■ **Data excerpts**

-- Start --

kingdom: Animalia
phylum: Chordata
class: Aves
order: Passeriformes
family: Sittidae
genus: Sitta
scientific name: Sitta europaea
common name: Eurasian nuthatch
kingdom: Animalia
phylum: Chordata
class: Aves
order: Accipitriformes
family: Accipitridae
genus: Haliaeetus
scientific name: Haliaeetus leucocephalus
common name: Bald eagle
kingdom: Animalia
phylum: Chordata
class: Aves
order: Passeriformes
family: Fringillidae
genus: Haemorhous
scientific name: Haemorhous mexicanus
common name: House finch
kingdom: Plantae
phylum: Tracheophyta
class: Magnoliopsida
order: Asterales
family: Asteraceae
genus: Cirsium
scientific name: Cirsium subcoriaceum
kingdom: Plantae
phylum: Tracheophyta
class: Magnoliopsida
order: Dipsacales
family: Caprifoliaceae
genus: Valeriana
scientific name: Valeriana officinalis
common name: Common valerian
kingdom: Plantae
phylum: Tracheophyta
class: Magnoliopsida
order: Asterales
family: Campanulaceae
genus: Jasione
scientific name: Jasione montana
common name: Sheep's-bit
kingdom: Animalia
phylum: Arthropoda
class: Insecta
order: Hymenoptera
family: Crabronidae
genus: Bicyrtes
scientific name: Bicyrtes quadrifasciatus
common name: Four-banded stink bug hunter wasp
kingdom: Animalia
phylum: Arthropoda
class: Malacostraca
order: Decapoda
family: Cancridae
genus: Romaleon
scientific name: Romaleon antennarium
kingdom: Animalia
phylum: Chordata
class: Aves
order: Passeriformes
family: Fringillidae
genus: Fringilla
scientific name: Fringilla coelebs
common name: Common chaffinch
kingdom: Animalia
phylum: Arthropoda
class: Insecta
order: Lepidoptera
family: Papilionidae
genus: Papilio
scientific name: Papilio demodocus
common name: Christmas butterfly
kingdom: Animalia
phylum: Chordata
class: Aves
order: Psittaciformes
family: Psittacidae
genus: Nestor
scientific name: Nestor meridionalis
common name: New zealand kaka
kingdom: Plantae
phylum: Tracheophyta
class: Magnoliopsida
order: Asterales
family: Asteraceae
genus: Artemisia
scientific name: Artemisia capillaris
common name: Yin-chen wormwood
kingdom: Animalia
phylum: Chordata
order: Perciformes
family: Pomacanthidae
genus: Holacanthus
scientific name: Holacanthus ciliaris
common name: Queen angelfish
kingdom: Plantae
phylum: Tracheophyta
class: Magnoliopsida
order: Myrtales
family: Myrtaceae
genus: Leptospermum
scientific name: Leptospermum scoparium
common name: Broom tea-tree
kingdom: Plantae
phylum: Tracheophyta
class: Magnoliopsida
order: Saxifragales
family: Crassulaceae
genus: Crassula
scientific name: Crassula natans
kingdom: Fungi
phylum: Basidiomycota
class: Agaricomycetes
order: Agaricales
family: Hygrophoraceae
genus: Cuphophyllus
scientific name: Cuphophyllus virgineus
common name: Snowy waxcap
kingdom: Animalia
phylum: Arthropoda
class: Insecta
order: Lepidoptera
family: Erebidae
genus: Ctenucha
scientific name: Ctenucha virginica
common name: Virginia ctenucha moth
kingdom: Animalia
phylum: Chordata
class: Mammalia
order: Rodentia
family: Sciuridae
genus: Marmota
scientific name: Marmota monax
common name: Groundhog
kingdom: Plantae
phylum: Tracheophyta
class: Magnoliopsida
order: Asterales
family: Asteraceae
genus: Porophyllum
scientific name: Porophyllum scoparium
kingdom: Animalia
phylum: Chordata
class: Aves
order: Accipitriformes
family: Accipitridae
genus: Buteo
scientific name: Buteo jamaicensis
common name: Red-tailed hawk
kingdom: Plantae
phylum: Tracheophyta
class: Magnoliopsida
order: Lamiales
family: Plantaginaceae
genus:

-- End --

■ **Your task**
Copy out, word for word, the lines of the data between the line holding "class: Mammalia" and the line holding "genus: Buteo", inclusive.

■ **Task answer**
class: Mammalia
order: Rodentia
family: Sciuridae
genus: Marmota
scientific name: Marmota monax
common name: Groundhog
kingdom: Plantae
phylum: Tracheophyta
class: Magnoliopsida
order: Asterales
family: Asteraceae
genus: Porophyllum
scientific name: Porophyllum scoparium
kingdom: Animalia
phylum: Chordata
class: Aves
order: Accipitriformes
family: Accipitridae
genus: Buteo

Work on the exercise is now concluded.